Le mythe de Midas et de Dionysos illustre les effets négatifs d'un désir trop ardent, ainsi que la recherche du bonheur par l'accumulation des richesses, en contradiction avec la conception aristotélicienne du bonheur : Midas a la faculté de combler ses désirs d'accumulation de richesses en vue du bonheur parfait, mais sa capacité à transformer tout ce qu'il touche en or le coupe totalement de la vie normale, l'empêchant aussi bien de manger que de boire, mais le forçant par là-même à transformer ses proches en statues d'or dès qu'il les touche. Cette légende est à comparer à celle de Tantale. À l'inverse de Midas qui a le pouvoir d'assouvir pleinement son désir, Tantale lui n'est aucunement et jamais en mesure d'assouvir le sien[réf. nécessaire]. Platon fait référence aux richesses de Midas dans Les Lois[4] et La République[5], à propos de la fortune des hommes de bien.
Les oreilles d'âne
À la suite de cet épisode, Ovide rapporte une autre mésaventure du roi phrygien dans laquelle il se voit affublé d'oreilles d'ânes. L'existence de cette légende est déjà évoquée par Aristophane au Ve siècle av.
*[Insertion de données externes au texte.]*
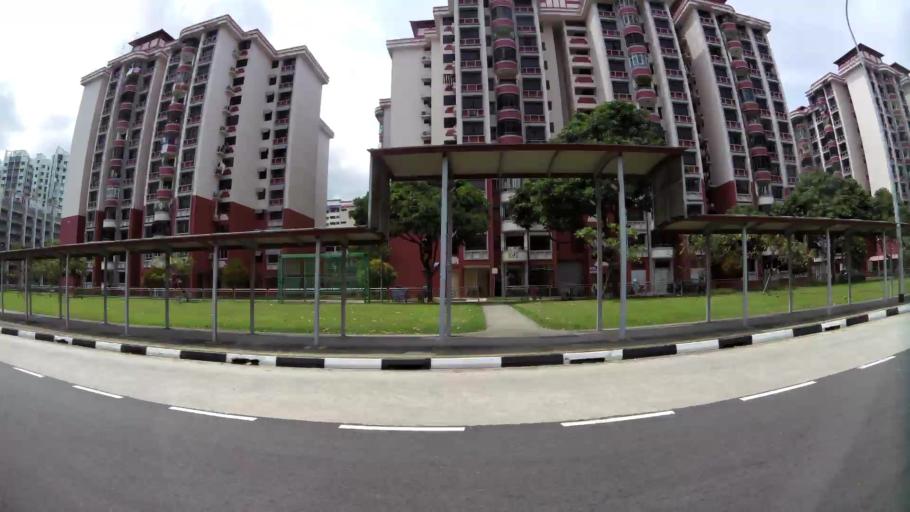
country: MY
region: Johor
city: Johor Bahru
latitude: 1.3429
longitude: 103.7078
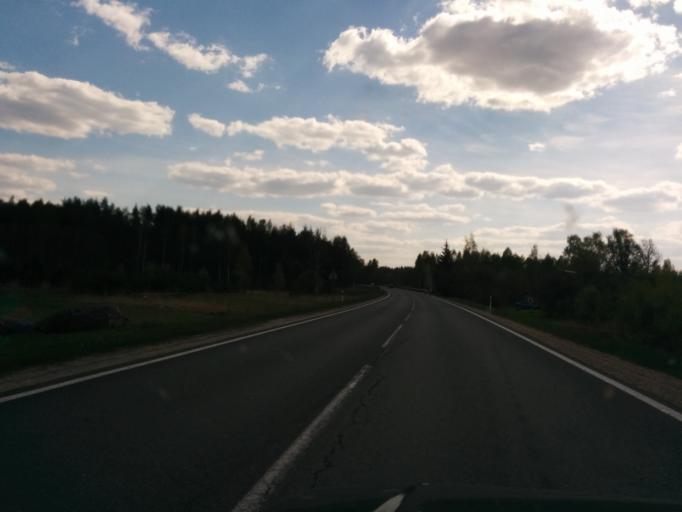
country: LV
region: Pargaujas
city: Stalbe
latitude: 57.3322
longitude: 24.9242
J.-C.[6] et les représentations de Midas avec de telles oreilles sur des stamnos grecs attestent d'une origine plus ancienne encore[7]. Il est d'ailleurs vraisemblable que ce soit cette iconographie qui a motivé les tentatives d'explications chez les auteurs anciens et l'élaboration de récits légendaires qui connaissent plusieurs variantes au fil des siècles. Au tournant de l'ère commune, Conon le Mythographe[8] voyait d'ailleurs déjà dans ces légendes des constructions dérivées de la réputation qu'avait Midas, entretenant une armée d'informateurs pour se prémunir des complots, d'avoir de « grandes oreilles », transformées par la rumeur et au fil des ans en oreilles d'âne[9], initiant une légende dont Ovide livre la version la plus complète qui nous soit parvenue.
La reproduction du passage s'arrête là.